Scratchy 0.6 - An Apache access_log file parser and HTML report generator

Phil stuff@nonpoint.mailzilla.net
4 Jul 2003 06:18:01 -0700


http://scratchy.sourceforge.net

Changes since 0.5:
* Added country name lookup support
* Added COUNTRY_CACHE config file option (please read the important
note).
* Code cleanup. Created a FileBase class that file_tracker, dns_cache
all derive from. and country_cache
* template files are now configurable
* Each chart can be disabled (default is enabled)
* Added accessed files table
* Added CHARSET_ENCODING to config.
* Added additional file types (swf, ra, pdf, php)
* Addressed issue with ylabel_density in chart output
* Added additional browsers, robots and search engines
* Added some additional search engines
* Added additional robots
* Fixed daily chart display if days > 25
* Fixed report since it was ignoring preferences for search
phrases/keywords
* Erroneously reporting "Unix" as operating system for all X11
derivatives.
* Fixed bug in creating summary when gdchart was not installed.

DATA TO EXAMINE:
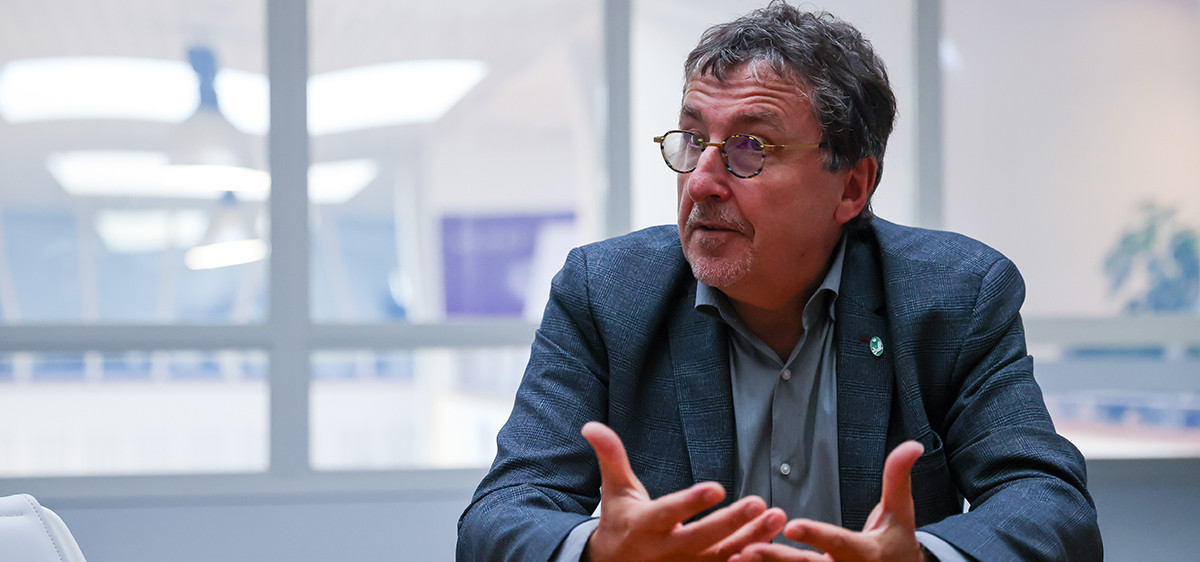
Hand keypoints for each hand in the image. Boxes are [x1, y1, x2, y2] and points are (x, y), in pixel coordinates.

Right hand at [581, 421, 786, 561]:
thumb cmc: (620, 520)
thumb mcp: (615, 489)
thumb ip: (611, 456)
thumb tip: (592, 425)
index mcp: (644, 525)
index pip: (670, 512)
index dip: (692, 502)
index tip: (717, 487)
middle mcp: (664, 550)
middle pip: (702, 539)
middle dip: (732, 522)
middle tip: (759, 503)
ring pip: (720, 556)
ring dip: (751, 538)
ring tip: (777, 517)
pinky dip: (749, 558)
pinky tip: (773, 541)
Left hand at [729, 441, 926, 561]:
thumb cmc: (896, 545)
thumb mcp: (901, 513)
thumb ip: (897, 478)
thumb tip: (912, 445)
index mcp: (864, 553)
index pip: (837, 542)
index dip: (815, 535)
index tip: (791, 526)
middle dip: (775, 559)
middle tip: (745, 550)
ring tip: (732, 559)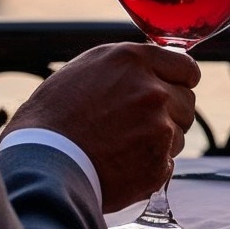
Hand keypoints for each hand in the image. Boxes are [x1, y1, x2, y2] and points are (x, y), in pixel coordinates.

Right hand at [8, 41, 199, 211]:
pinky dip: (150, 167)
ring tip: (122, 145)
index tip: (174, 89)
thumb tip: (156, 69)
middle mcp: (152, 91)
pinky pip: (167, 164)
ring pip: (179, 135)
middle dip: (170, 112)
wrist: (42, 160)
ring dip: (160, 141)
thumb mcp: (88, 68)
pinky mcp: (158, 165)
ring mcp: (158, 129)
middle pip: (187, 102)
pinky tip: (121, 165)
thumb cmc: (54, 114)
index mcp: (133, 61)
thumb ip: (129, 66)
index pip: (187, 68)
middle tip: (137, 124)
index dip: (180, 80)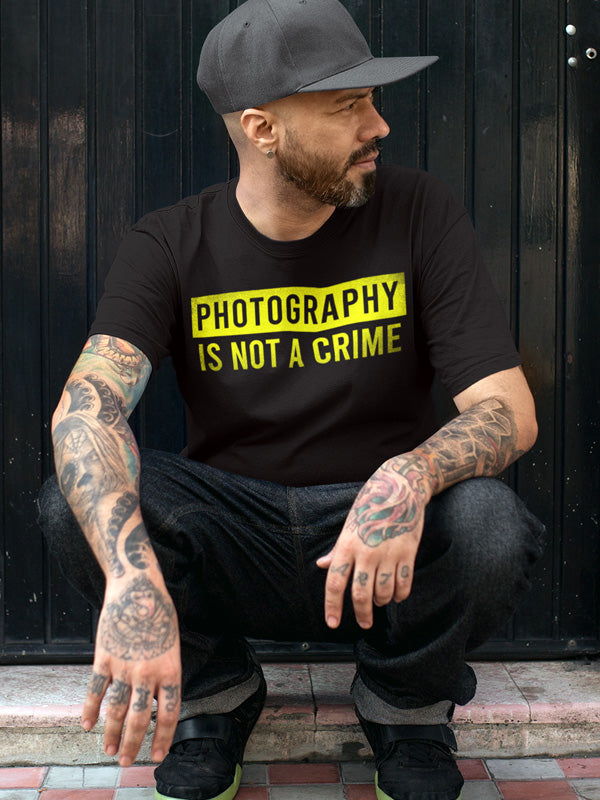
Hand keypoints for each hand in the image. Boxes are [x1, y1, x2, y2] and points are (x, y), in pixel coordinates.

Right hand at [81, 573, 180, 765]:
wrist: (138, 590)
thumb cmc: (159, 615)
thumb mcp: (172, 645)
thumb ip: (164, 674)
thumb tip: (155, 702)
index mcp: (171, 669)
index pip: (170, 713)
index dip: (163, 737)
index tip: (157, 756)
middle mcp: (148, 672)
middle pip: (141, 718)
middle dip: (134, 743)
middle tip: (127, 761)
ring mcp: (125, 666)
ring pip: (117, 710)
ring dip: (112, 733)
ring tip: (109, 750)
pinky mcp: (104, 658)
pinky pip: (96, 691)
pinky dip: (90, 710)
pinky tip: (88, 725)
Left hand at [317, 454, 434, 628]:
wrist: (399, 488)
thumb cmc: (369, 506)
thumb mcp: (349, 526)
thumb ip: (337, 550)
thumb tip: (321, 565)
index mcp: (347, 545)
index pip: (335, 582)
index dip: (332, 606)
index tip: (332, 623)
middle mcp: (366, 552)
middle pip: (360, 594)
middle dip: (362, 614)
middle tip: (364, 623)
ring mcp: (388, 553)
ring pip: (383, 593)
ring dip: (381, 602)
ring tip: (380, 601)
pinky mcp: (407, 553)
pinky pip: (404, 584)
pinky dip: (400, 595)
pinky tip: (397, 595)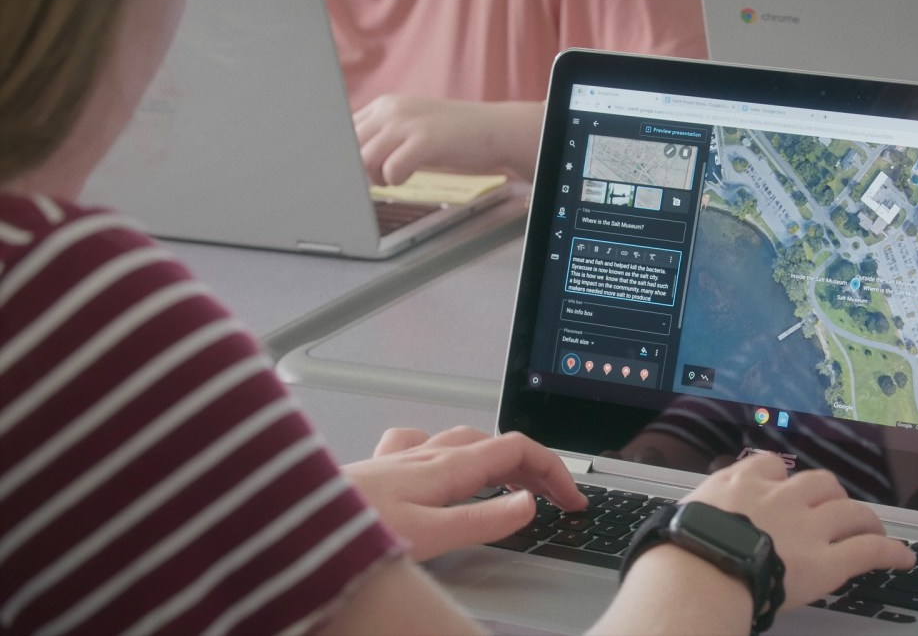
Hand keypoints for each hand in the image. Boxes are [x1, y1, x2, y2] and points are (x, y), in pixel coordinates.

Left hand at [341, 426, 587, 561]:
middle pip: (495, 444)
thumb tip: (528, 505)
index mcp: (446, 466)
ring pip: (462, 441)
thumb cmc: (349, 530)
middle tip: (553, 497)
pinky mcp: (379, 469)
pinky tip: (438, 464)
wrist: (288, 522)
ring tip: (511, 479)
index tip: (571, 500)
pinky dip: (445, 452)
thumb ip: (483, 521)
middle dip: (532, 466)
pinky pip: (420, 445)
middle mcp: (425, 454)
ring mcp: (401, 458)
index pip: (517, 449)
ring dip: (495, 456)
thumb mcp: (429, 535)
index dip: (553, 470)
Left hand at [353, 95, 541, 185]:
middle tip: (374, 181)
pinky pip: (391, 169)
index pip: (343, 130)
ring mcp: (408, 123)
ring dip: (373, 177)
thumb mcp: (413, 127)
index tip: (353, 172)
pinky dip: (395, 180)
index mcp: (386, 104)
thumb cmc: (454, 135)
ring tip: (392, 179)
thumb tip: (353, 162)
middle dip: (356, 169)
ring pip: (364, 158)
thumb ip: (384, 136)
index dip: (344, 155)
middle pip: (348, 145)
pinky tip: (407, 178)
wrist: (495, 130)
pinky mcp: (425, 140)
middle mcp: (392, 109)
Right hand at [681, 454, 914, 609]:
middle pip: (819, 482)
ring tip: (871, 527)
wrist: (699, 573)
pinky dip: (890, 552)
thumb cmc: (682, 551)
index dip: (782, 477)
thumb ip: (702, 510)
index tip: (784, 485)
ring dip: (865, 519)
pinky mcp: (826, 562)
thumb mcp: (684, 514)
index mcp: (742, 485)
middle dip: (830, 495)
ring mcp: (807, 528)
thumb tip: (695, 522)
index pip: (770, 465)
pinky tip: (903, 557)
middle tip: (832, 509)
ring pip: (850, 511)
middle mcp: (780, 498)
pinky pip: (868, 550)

WHAT TO PRODUCE: Could you give a continuation of the Scratchy 0.6 release announcement, starting right after its last listed change? The material above has no connection to the Scratchy release announcement.

ANSWER TO THIS TASK:
* Added config file option for CHART_HEIGHT
* Catches chart draw() exceptions
* makedirs no longer produces information if dirs already exist
* Added /usr/bin/env python to parse.py and report.py
* File types are truncated to atmost 10 chars.

About Scratchy
Scratchy is a set of scripts to parse Apache web server log files and
extract useful information. From this data, Scratchy will create HTML
reports so that website administrators can easily view the information
and determine trends and their typical audience.

Scratchy began as a proof-of-concept which allowed me to compile stats
about my personal website. As time progressed I continually added
features and improvements and I felt that it was now at a point that
it would be useful to others.

Why Scratchy?
Well, the name of the project of course comes from the Simpsons "Itchy
and Scratchy Show". The functionality that the project aims to supply
is a complete log parsing and report generating tool. Also, there
seemed to be a need for such a project in Python. I have seen some
other Apache log parsers but they were developed in other languages
(such as Perl, C, etc). One goal of this project is for it to be
extensible, to that tune, most of the report appearance can be easily
modified by tweaking a single config file.

What information does Scratchy report?
* Accessed web pages
* hosts accessing your website
* operating systems
* browsers
* search engines
* robots/spiders
* file types accessed
* errors
* countries
* a trace of pages accessed by each ip address (if enabled).
* charts are produced for many of the tables (if enabled)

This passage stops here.